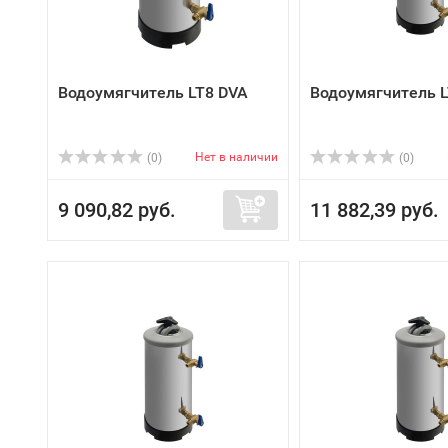
Водоумягчитель LT8 DVA
Водоумягчитель 
Нет в наличии
(0)
(0)
9 090,82 руб.
11 882,39 руб.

* DIRECTIONS FOR THIS TASK
What is needed is the number of lines in the data that contain "Водоумягчитель", given with nothing else.

* SOLUTION
2